Distinct and diverse chromatin-proteomes of ageing mouse organs reveal protein signatures that correlate with physiological functions

SUMMARY Temporal molecular changes in ageing mammalian organs are of relevance to disease etiology because many age-related diseases are linked to changes in the transcriptional and epigenetic machinery that regulate gene expression. We performed quantitative proteome analysis of chromatin-enriched protein extracts to investigate the dynamics of the chromatin-proteomes of the mouse brain, heart, lung, kidney, liver, and spleen at 3, 5, 10, and 15 months of age. Each organ exhibited a distinct chromatin-proteome and sets of unique proteins. The brain and spleen chromatin-proteomes were the most extensive, diverse, and heterogenous among the six organs. The spleen chromatin proteome appeared static during the lifespan, presenting a young phenotype that reflects the permanent alertness state and important role of this organ in physiological defense and immunity. We identified a total of 5928 proteins, including 2472 nuclear or chromatin associated proteins across the six mouse organs. Up to 3125 proteins were quantified in each organ demonstrating distinct and organ-specific temporal protein expression timelines and regulation at the post-translational level. Bioinformatics meta- analysis of these chromatin proteomes revealed distinct physiological and ageing- related features for each organ.
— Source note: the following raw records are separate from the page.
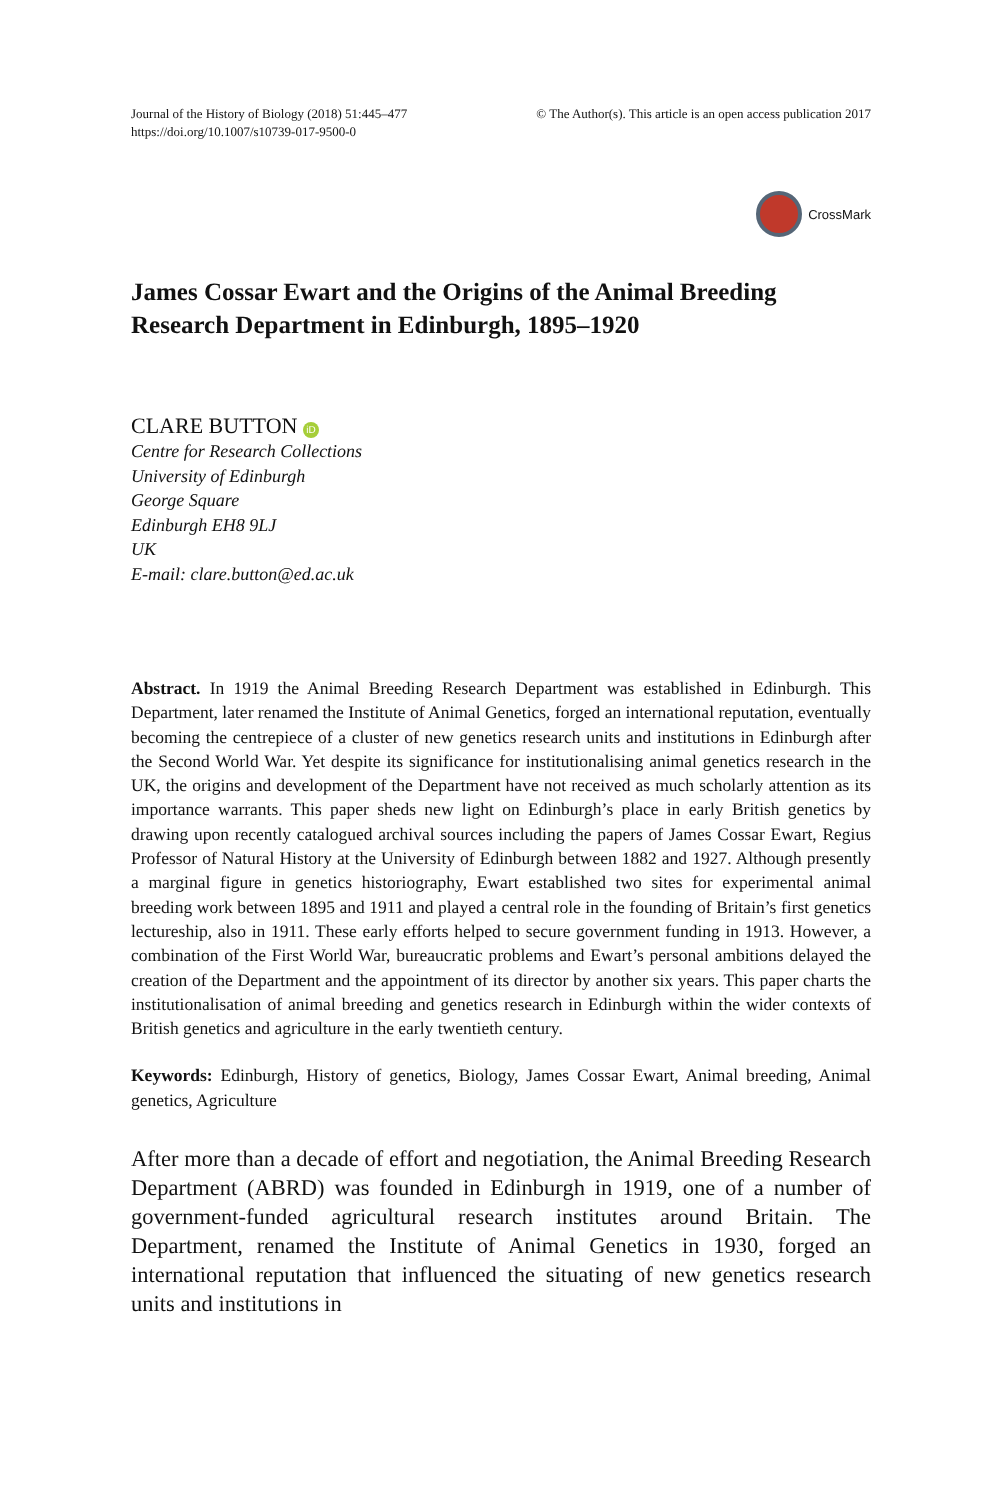Journal of the History of Biology (2018) 51:445–477
https://doi.org/10.1007/s10739-017-9500-0
© The Author(s). This article is an open access publication 2017
CrossMark
James Cossar Ewart and the Origins of the Animal Breeding Research Department in Edinburgh, 1895–1920
CLARE BUTTON iD
Centre for Research Collections
University of Edinburgh
George Square
Edinburgh EH8 9LJ
UK
E-mail: clare.button@ed.ac.uk
Abstract. In 1919 the Animal Breeding Research Department was established in Edinburgh. This Department, later renamed the Institute of Animal Genetics, forged an international reputation, eventually becoming the centrepiece of a cluster of new genetics research units and institutions in Edinburgh after the Second World War. Yet despite its significance for institutionalising animal genetics research in the UK, the origins and development of the Department have not received as much scholarly attention as its importance warrants. This paper sheds new light on Edinburgh’s place in early British genetics by drawing upon recently catalogued archival sources including the papers of James Cossar Ewart, Regius Professor of Natural History at the University of Edinburgh between 1882 and 1927. Although presently a marginal figure in genetics historiography, Ewart established two sites for experimental animal breeding work between 1895 and 1911 and played a central role in the founding of Britain’s first genetics lectureship, also in 1911. These early efforts helped to secure government funding in 1913. However, a combination of the First World War, bureaucratic problems and Ewart’s personal ambitions delayed the creation of the Department and the appointment of its director by another six years. This paper charts the institutionalisation of animal breeding and genetics research in Edinburgh within the wider contexts of British genetics and agriculture in the early twentieth century.
Keywords: Edinburgh, History of genetics, Biology, James Cossar Ewart, Animal breeding, Animal genetics, Agriculture
After more than a decade of effort and negotiation, the Animal Breeding Research Department (ABRD) was founded in Edinburgh in 1919, one of a number of government-funded agricultural research institutes around Britain. The Department, renamed the Institute of Animal Genetics in 1930, forged an international reputation that influenced the situating of new genetics research units and institutions in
Our results demonstrate the efficiency of organelle specific proteomics for in vivo studies of a model organism and consolidate the hypothesis that chromatin-associated proteins are involved in distinct and specific physiological functions in ageing organs. HIGHLIGHTSQuantitative chromatin-proteome analysis during mouse lifespan;Chromatin analysis in vitro and in vivo mouse models;Distinct chromatin proteomes of six organs during mouse lifespan;Correlations between ageing and chromatin regulation in mammalian lifespan.